TEXT SEGMENT:
○ ○ ○

Field-induced non-Fermi-liquid resistivity of stoichiometric $\mathrm{YbAgGe}$ single crystals

We have investigated hexagonal $\mathrm{YbAgGe}$ down to $70\mathrm{mK}$ by measuring the magnetic-field and temperature dependence of the resistivity $\rho$ of single crystals in fields up to $14\mathrm{T}$. Our results extend the $H\text{−}T$ phase diagram to the lowest temperatures for $H$ applied in the basal plane and along the $c$ axis. In particular, critical fields for the suppression of several magnetic phases are determined. The temperature dependence of $\rho \left(T\right)$ is unusual: whereas at low $H$, $\rho \left(T\right)$ reveals a temperature exponent $n⩾2$, we find $1⩽n<1.5$ and strong enhancement of the temperature dependence of $\rho \left(T\right)$ close to and beyond the highest critical field for each field direction. For $H$ applied in the basal plane, at high fields a conventional $T^2$ dependence of $\rho \left(T\right)$ is reached above $10\mathrm{T}$ accompanied by an approach to saturation of a strong drop in the residual resistivity. $\mathrm{YbAgGe}$ appears to be one of few Yb-based stoichiometric systems, where quantum-critical behavior may be induced by a magnetic field.

○ ○ ○

Records from a data source
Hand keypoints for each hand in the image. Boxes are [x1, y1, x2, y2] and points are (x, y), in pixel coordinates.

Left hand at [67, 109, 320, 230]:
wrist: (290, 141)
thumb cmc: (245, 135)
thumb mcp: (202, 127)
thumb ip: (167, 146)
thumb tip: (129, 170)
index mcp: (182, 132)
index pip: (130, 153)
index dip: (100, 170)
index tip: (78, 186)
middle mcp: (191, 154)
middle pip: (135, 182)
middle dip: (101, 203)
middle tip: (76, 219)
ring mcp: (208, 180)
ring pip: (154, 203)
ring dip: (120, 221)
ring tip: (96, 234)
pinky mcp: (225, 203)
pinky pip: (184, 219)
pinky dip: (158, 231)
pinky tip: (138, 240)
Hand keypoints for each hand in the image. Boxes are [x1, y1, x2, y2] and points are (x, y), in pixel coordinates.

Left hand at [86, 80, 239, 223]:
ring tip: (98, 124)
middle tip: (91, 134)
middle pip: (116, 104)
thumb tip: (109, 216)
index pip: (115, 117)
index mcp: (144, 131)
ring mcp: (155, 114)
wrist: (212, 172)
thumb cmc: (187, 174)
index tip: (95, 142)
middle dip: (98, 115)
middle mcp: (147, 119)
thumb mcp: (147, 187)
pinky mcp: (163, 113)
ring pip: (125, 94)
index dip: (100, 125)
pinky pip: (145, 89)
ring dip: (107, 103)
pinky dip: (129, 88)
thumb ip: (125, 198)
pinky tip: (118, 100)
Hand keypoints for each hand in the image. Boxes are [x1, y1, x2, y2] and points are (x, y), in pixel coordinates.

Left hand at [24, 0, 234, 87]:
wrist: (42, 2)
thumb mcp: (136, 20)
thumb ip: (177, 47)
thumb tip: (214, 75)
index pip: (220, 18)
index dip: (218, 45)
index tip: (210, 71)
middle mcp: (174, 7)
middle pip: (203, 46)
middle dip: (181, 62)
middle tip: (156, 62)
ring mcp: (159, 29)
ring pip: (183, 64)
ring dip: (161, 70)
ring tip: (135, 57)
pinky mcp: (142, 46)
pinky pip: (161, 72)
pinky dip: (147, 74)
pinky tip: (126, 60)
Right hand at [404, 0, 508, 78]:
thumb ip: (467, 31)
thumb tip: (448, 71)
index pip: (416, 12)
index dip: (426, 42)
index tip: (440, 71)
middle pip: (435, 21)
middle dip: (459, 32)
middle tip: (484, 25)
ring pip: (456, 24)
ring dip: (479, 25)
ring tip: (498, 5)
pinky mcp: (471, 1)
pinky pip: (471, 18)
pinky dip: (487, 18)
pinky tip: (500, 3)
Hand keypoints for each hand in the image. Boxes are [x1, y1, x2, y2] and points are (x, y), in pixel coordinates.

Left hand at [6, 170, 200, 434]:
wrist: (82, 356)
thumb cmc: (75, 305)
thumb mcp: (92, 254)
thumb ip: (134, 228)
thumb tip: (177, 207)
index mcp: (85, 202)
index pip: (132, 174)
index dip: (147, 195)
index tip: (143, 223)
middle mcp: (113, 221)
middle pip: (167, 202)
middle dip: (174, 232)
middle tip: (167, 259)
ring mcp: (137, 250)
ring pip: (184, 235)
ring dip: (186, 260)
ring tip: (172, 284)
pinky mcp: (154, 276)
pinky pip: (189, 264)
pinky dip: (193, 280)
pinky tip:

○ ○ ○

REQUIRED WORK:
A - According to the YbAgGe resistivity abstract, down to what temperature was YbAgGe investigated?
B - Take the YbAgGe resistivity abstract further by continuing it after its last sentence.

ANSWERS PROVIDED:
A - Down to 70 mK.

B -
Figure 1

Temperature dependence of the resistivity with no applied field. No qualitative change in the $\mathrm{mK}$ range is found upon altering the current direction. However, the resistivity is anisotropic with larger in-plane values. In the inset the first-order character of the transition between the AF1 and AF2 phases is shown. Arrows indicate the direction of the temperature sweeps.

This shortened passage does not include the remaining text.